= Tarefa =
Imprima, sem alterações, a parte do texto sobre inteligência artificial situada entre "Estamos em um" e "econômico do País.", incluindo esses dois trechos.

Qual é a responsabilidade das big techs, como a Microsoft, em relação à IA generativa, que se torna cada vez mais popular?
Há dois pontos de vista diferentes. Primeiro, a responsabilidade das empresas desenvolvedoras do algoritmo na construção de um arcabouço de IA responsável. Aqui, temos o manual de IA responsável, que busca trazer perguntas para compreendermos o caminho que o algoritmo está seguindo: ele está sendo inclusivo ou excludente? É responsável e transparente? Tudo isso para garantir a segurança dos usuários. O segundo ponto é o aspecto cibernético, que precisa respeitar a privacidade de dados e evoluir junto com os avanços da IA, solucionando seus problemas. Na Microsoft, por exemplo, não treinamos algoritmos com dados de clientes. É fundamental que a sociedade entenda o poder dos dados de cada pessoa. Se uma big tech deseja treinar seu algoritmo com seus dados, você precisa permitir isso e ser remunerado por isso, pois estão enriquecendo produtos com informações de terceiros. Também é necessário promover educação contínua sobre privacidade de dados e uso seguro da tecnologia, já que os golpes cibernéticos afetam tanto empresas quanto cidadãos comuns.

O futuro da IA depende de mais combinações tecnológicas?
Hoje, fala-se muito sobre IA, mas é algo que já existe há mais de 50 anos. O que é novo é a IA generativa como a conhecemos, mas ela sozinha não tem poder para fazer nada. Então, que combinações tecnológicas temos? Primeiro, a nuvem, que permite uma grande capacidade computacional para qualquer empresa, de qualquer tamanho. No passado, seria necessário construir seu próprio data center, o que era uma barreira de entrada para pequenas empresas. Isso já faz uma grande diferença. Também temos o poder dos dados, os diferentes modelos de Inteligência Artificial, o blockchain, IoT, conectividade e soluções de cibersegurança. A combinação de todas essas tecnologias é o que cria um ambiente propício para a adoção tecnológica e transformação digital. Uma tecnologia isolada não fará grandes transformações.

Como a diversidade e inclusão são importantes para a IA e para todo o mercado de tecnologia no Brasil?
Estamos em um mercado extremamente masculino, porque, infelizmente, as mulheres não são incentivadas ao longo da vida a seguir para a área de tecnologia. Enquanto esses estereótipos forem perpetuados, não teremos mulheres interessadas neste mercado tão promissor. A educação e o setor privado precisam ter intencionalidade para mudar esse cenário. Outro ponto é que não acredito que um país possa se desenvolver com poucos engenheiros em geral. No Brasil, o número de graduados em engenharia é muito menor do que o de nossos pares emergentes. Há um afastamento do Brasil em relação ao crescimento econômico quando comparado com outros países. Não há como ser um país desenvolvido e próspero sem formar técnicos, engenheiros e cientistas de dados, e tudo isso com igualdade de gênero, pois eles são a base para o desenvolvimento econômico do País.

E a importância da sustentabilidade?

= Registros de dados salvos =
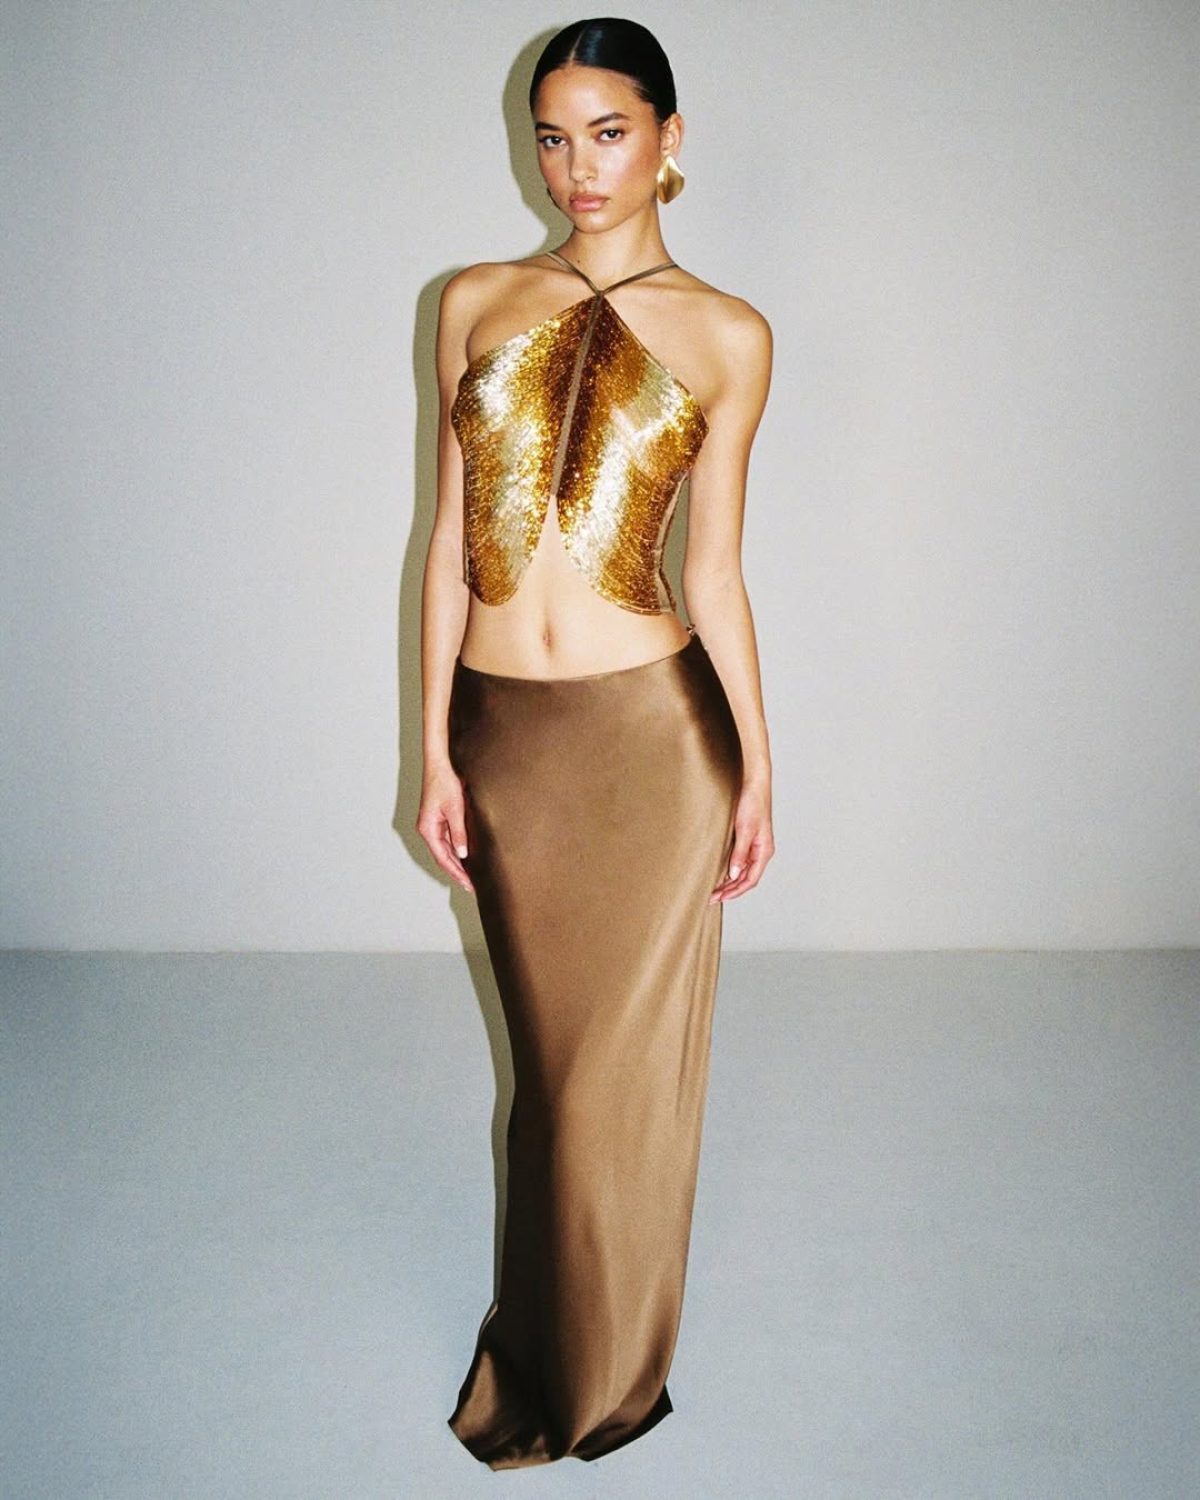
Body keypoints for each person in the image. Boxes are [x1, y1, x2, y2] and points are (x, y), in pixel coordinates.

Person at [416, 16, 774, 1469]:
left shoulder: (728, 334)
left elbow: (717, 573)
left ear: (669, 141)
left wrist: (757, 766)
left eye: (609, 133)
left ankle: (608, 1370)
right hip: (506, 736)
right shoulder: (474, 301)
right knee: (552, 1082)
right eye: (554, 137)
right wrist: (432, 750)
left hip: (652, 745)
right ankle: (552, 1346)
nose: (578, 166)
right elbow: (447, 547)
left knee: (610, 1086)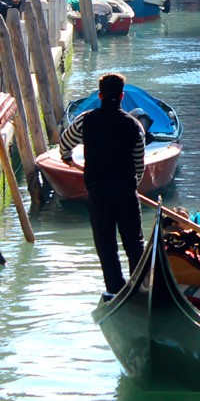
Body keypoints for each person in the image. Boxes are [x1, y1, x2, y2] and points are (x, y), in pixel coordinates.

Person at [59, 73, 146, 295]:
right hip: (126, 191)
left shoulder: (85, 119)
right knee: (134, 244)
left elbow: (65, 143)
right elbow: (139, 167)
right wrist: (131, 186)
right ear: (122, 96)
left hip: (98, 191)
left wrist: (67, 157)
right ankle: (140, 289)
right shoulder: (134, 126)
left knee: (106, 246)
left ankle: (115, 289)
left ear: (100, 95)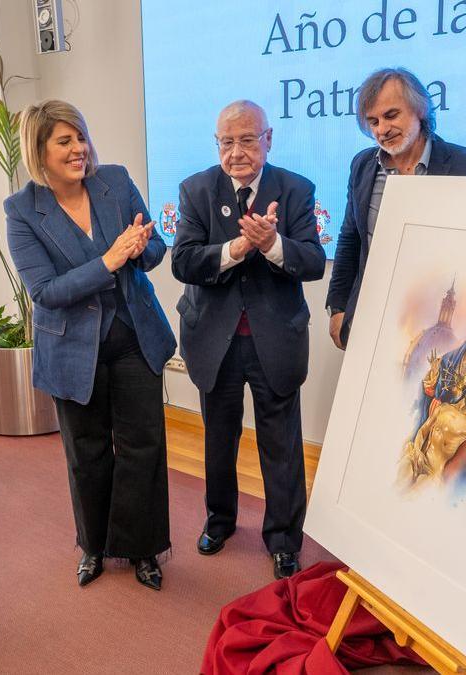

= Solução do problema =
Estamos em um mercado extremamente masculino, porque, infelizmente, as mulheres não são incentivadas ao longo da vida a seguir para a área de tecnologia. Enquanto esses estereótipos forem perpetuados, não teremos mulheres interessadas neste mercado tão promissor. A educação e o setor privado precisam ter intencionalidade para mudar esse cenário. Outro ponto é que não acredito que um país possa se desenvolver com poucos engenheiros em geral. No Brasil, o número de graduados em engenharia é muito menor do que o de nossos pares emergentes. Há um afastamento do Brasil em relação ao crescimento econômico quando comparado com outros países. Não há como ser um país desenvolvido e próspero sem formar técnicos, engenheiros e cientistas de dados, e tudo isso com igualdade de gênero, pois eles são a base para o desenvolvimento econômico do País.